The insurance-linked securities (ILS) and reinsurance linked investments market may be one of the better positioned for any additional scrutiny the U.S. Securities and Exchange Commission (SEC) decides to place on managers of illiquid assets.
This weekend the Financial Times highlighted ILS as one of the asset classes which has seen an increasing level of scrutiny of fund managers in Europe from the U.S. regulator as it tries to respond to concerns about the valuation of illiquid assets.
The FT says the additional scrutiny is a result of a new push to increase oversight of funds which conduct business in the U.S. but are registered abroad. In particular funds which invest in illiquid or less liquid assets are particularly targeted by the SEC.
There have been some scandals regarding asset valuation in other alternative asset classes. This is something which is expected to become more common as new, alternative asset classes emerge which link investment returns to assets which are particularly difficult to value and which often lack any secondary liquidity.
Of course ILS is considered a relatively illiquid asset class, except for the catastrophe bonds which have secondary market transferability and because, as is the nature with reinsurance risks, valuation is not a simple procedure. However the ILS market has been working hard to ensure that valuations are performed regularly, actuarial reviews are also conducted and investors are kept as appraised of asset values, as well as any issues which could impact them, as is possible.
The FT’s article could be read as the SEC making a push to apply scrutiny to ILS alone, but we don’t believe this to be the case. Rather, investment managers we’ve spoken with at some London-based hedge funds have reported that the SEC is looking at many illiquid and alternative asset classes and that ILS has not been singled out alone. It seems the FT perhaps had more luck getting a comment from an ILS manager than anyone else for this story, perhaps a testament to this markets willingness to be transparent.
The SEC is said to be focusing on the valuation of assets which, while technically marketable, have little in the way of secondary trading making deriving a current, fair price more challenging. ILS of course fits this area of the hedge fund market quite nicely, so no surprise to see it a target. Other assets in areas such as collateralized loan obligations and alternatives like infrastructure and timber have also seen increased scrutiny in recent weeks it is reported.
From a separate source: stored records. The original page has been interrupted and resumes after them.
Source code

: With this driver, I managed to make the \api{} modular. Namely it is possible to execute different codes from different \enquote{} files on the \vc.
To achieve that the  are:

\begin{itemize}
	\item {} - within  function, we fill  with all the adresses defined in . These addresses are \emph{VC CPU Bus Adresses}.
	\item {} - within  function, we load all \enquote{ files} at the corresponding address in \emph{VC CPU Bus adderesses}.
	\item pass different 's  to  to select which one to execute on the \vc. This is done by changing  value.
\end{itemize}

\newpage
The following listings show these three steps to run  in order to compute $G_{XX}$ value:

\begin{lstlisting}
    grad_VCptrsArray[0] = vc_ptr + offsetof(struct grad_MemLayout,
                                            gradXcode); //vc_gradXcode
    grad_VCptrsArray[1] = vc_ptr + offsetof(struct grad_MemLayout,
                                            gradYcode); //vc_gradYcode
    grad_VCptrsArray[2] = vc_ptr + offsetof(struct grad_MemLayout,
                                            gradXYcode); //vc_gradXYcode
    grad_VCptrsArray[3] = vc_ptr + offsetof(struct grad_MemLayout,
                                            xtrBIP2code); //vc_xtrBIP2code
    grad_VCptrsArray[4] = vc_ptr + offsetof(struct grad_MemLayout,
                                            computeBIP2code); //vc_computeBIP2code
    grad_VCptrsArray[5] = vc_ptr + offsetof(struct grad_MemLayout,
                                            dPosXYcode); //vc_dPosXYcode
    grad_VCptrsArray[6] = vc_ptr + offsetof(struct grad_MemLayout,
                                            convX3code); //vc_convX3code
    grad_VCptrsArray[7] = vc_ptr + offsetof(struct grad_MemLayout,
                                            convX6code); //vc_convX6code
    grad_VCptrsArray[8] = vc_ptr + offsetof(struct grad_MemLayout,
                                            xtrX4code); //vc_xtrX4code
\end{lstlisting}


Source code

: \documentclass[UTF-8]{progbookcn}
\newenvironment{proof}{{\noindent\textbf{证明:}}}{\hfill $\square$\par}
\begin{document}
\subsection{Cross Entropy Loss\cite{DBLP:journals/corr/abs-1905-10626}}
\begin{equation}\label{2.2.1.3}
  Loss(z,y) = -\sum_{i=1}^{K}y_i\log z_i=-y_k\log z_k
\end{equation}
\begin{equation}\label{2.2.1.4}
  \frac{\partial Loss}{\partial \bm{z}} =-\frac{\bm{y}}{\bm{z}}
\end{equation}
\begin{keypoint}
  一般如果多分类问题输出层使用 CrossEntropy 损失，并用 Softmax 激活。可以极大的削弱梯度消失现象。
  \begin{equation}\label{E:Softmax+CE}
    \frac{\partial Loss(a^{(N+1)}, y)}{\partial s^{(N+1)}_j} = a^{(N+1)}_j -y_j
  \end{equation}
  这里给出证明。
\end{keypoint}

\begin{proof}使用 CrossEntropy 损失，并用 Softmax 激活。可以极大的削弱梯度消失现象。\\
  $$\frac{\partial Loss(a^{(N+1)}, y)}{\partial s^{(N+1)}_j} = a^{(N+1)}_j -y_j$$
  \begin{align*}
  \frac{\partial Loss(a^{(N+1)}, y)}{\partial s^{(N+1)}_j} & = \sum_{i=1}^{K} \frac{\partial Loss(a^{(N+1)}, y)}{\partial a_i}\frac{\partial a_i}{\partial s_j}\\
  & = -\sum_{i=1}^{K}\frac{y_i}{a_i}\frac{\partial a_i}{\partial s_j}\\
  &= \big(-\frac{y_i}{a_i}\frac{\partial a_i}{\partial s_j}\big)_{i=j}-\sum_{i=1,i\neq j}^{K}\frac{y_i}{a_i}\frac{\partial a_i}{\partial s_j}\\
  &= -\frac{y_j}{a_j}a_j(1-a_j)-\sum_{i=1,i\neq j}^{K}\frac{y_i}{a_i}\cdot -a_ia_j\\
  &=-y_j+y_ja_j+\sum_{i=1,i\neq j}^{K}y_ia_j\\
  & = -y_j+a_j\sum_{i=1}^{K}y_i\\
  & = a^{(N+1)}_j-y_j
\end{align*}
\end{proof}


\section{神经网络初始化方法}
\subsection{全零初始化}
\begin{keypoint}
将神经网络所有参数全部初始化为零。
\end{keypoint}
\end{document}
Ever since the ILS asset class developed, managers and investors have been acutely aware that valuation of their assets is critical to keeping investors and attracting new ones, meaning that if they want to be taken seriously and grow their assets under management they need to have robust and defensible valuation strategies in place.
As a result the ILS market has specialist firms that offer specific ILS valuation services, large global consultancies offering valuation reviews, auditors keeping track of valuation processes as well as the more typical actuarial providers of reinsurance portfolio valuations which most use as well. In fact, gaining an independent verification of their ILS funds asset values is a key part of every ILS manager’s internal process, at least for those we speak with.
Given the sophistication of the global reinsurance market, it’s likely that insurance linked funds may actually be much more robustly valued, so as a result better positioned to receive this additional scrutiny, than a lot of other alternative asset classes. Many alternative asset classes do not have the same wide range of service providers targeting this key valuation offering for their markets.
Of course, as with any investment fund market, there will be differences between the valuation processes of different ILS managers and some may have a much greater proportion of illiquid assets than others. As such there is no one-size fits all solution to valuation meaning that some sort of suggestion for best practice could be the most likely move by the SEC if it wants to minimise concerns over asset valuation.
It will be interesting to see whether the SEC comes out with any new regulatory requirements, such as mandated maximum intervals between valuations, after this (reported) heightened level of scrutiny. ILS managers, with their use of valuation service providers, actuaries and auditors already firmly embedded in their funds due-diligence processes, are likely among the best positioned to respond to any increase in regulatory oversight.